Schools can provide strong footholds for immigrant children in their new communities. Aside from access to critical learning opportunities, such as English as Second Language classes, they are able to become involved in sports teams, clubs, and other community activities that help ease the transition to life in a new place. Immigrant parents, however, do not always have such a relatively easy way in to their new neighborhoods and cities.
The Quad-City Times recently highlighted how the Rock Island/Milan School District found a way to reach these parents through its Lights ON for Learning program. The program is run by the Rock Island County Regional Office of Education and is supported by many community partners, including the American Red Cross, the Rock Island Park District, and University of Illinois Extension Center. Lights ON for Learning has provided English as Second Language classes for students over the last eight years and—as of last year—the program is striving to reach the parents of their immigrant students.
Lights ON for Learning’s family literacy component is helping immigrant parents in Rock Island learn English in an organized manner (rather than, perhaps, through occasional lessons from their children) and their new community. Classes are held in the evenings at a local church and child care is provided.

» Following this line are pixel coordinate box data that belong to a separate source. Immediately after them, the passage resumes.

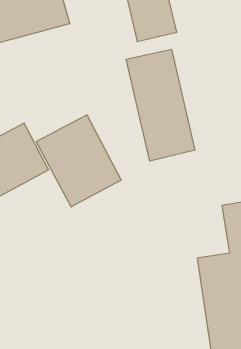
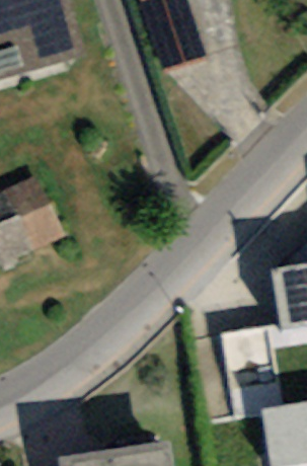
building: [126,49,195,161] -> none
building: [36,115,121,207] -> none

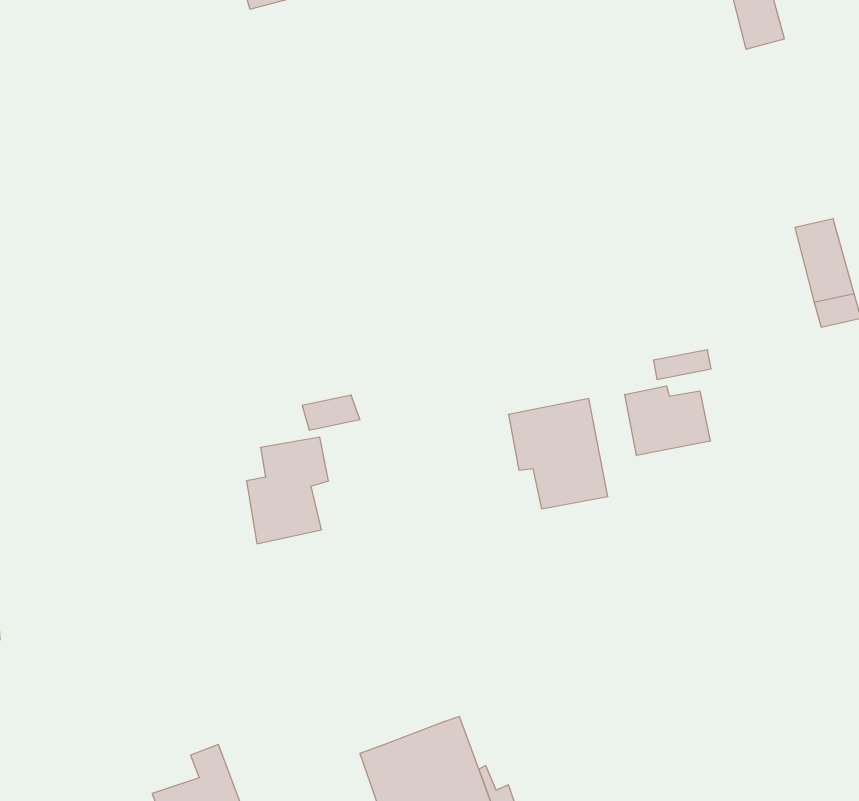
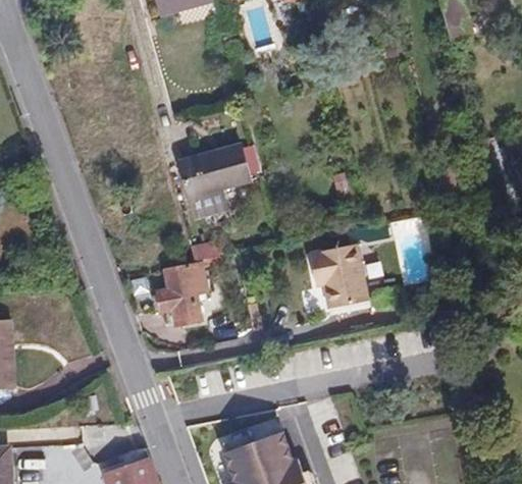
building: none -> [180,146,250,219]
building: [625,386,710,456] -> none

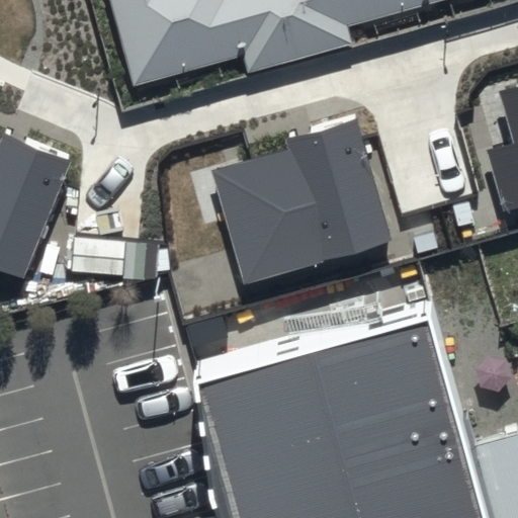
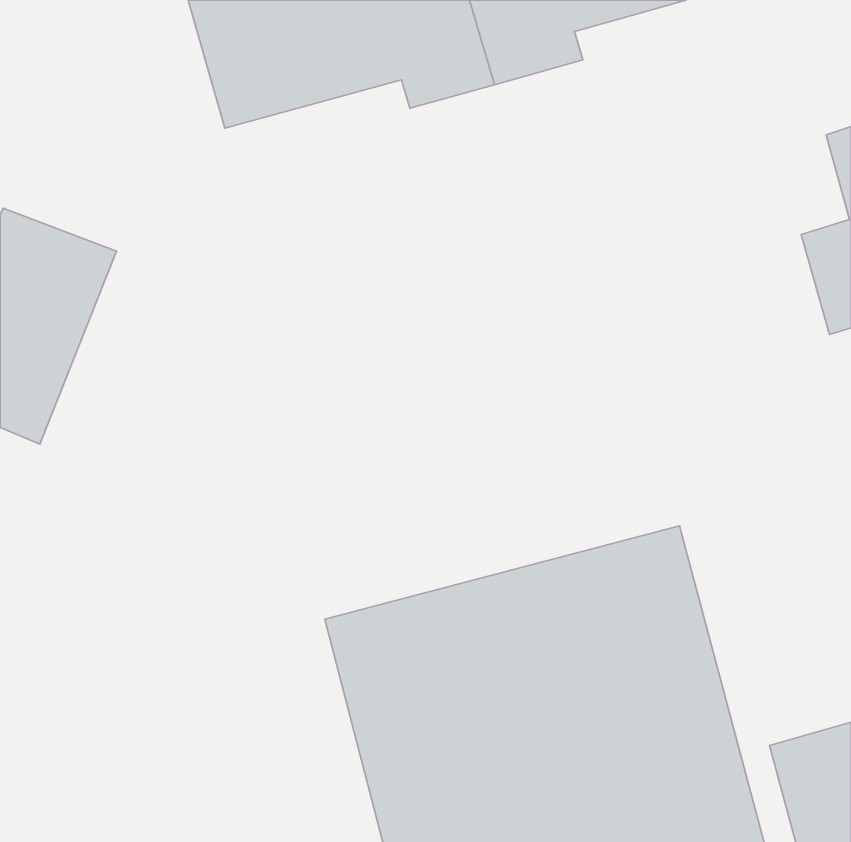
building: [214,119,394,281] -> none

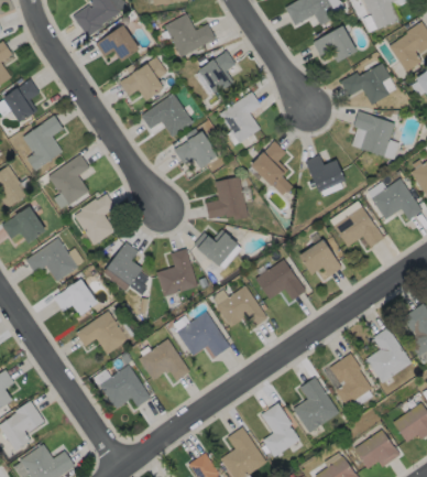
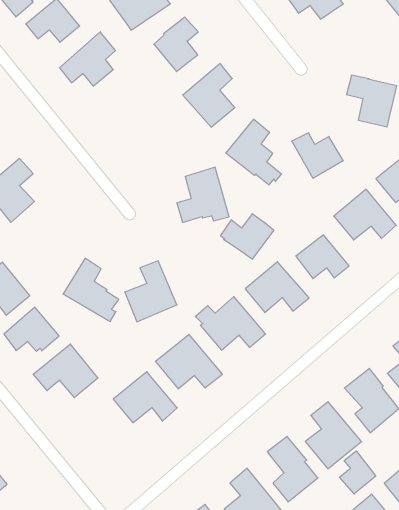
building: [340,64,391,106] -> none
building: [141,93,194,137] -> none
building: [174,129,219,169] -> none
building: [74,194,116,246] -> none
building: [195,229,239,267] -> [221,214,274,259]
building: [99,365,151,409] -> none
building: none -> [340,451,376,494]

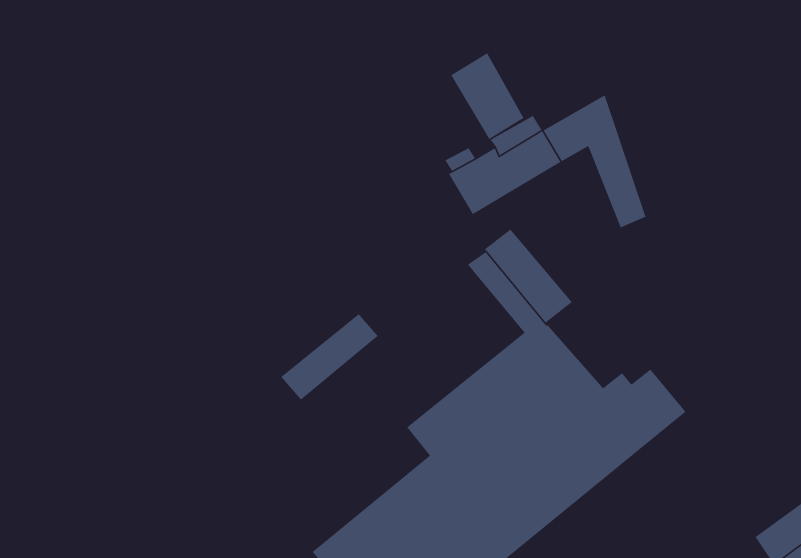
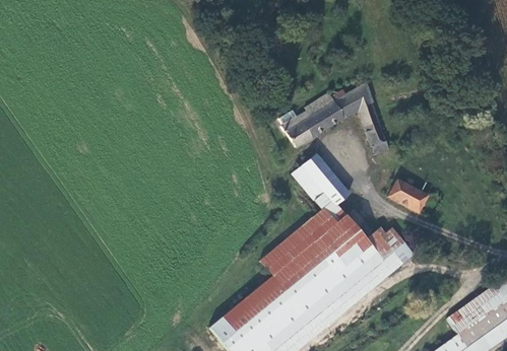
building: [450,52,525,140] -> none
building: none -> [389,180,429,213]
building: [280,313,379,401] -> none

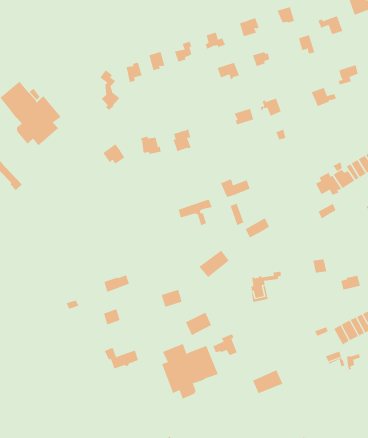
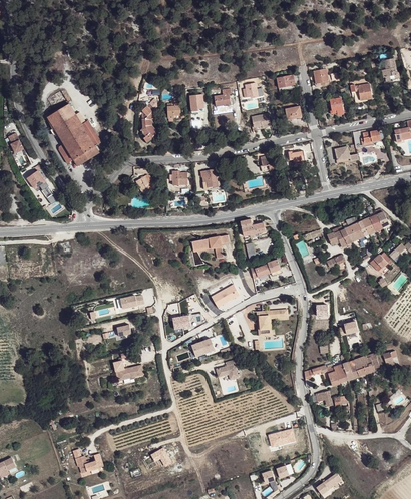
building: [161,343,219,399] -> none
building: [252,369,283,394] -> [267,428,295,448]

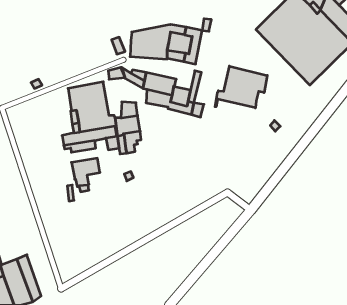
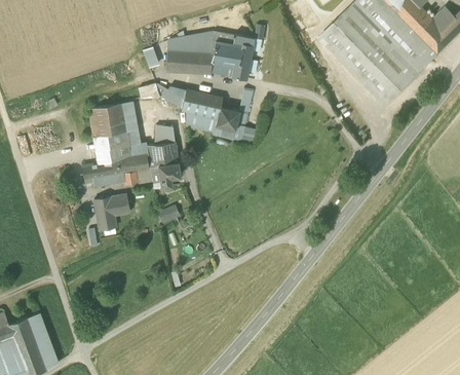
building: [215,66,267,108] -> none

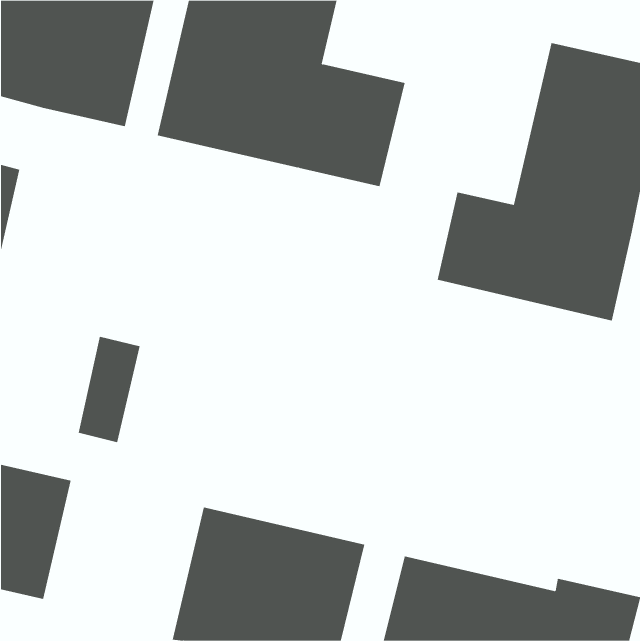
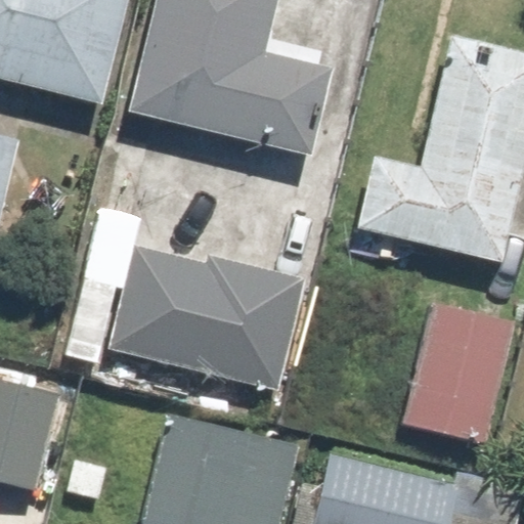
building: none -> [110,239,304,389]
building: none -> [404,303,513,441]

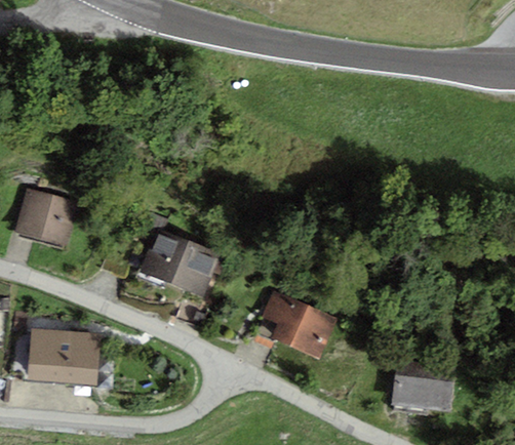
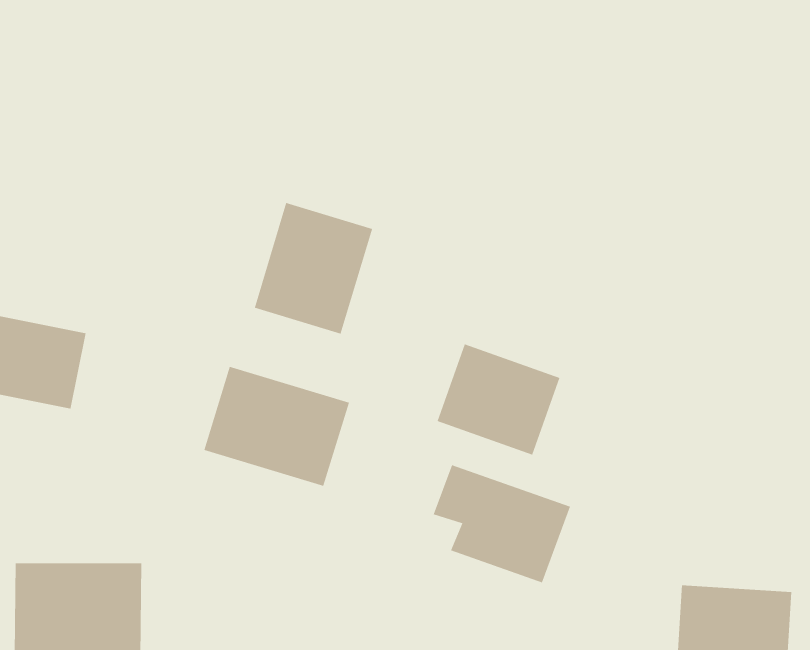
building: none -> [254,202,373,334]
building: none -> [437,344,560,455]

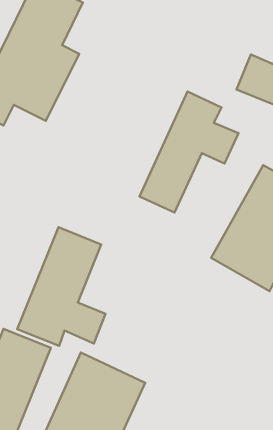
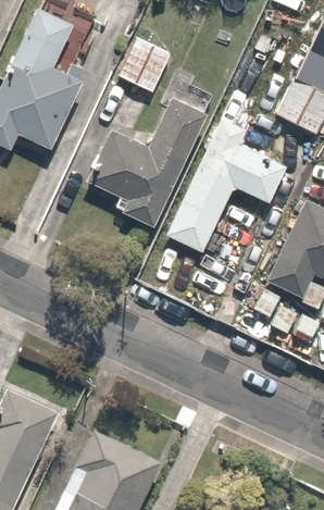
building: none -> [115,41,171,98]
building: none -> [79,99,208,232]
building: [17,227,106,346] -> none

More than passing on basic information about enrolling their children in schools, the classes give parents a chance to get to know neighbors who are dealing with many of the same challenges that they are experiencing and an access point to their new community.
Not every community is in a position to provide as comprehensive a program as Lights ON for Learning, but it provides many ideas that can be replicated. One key to establishing such a program is identifying the need—reaching immigrant parents through the school system is a great option—and another is recruiting community partners in order to utilize local expertise.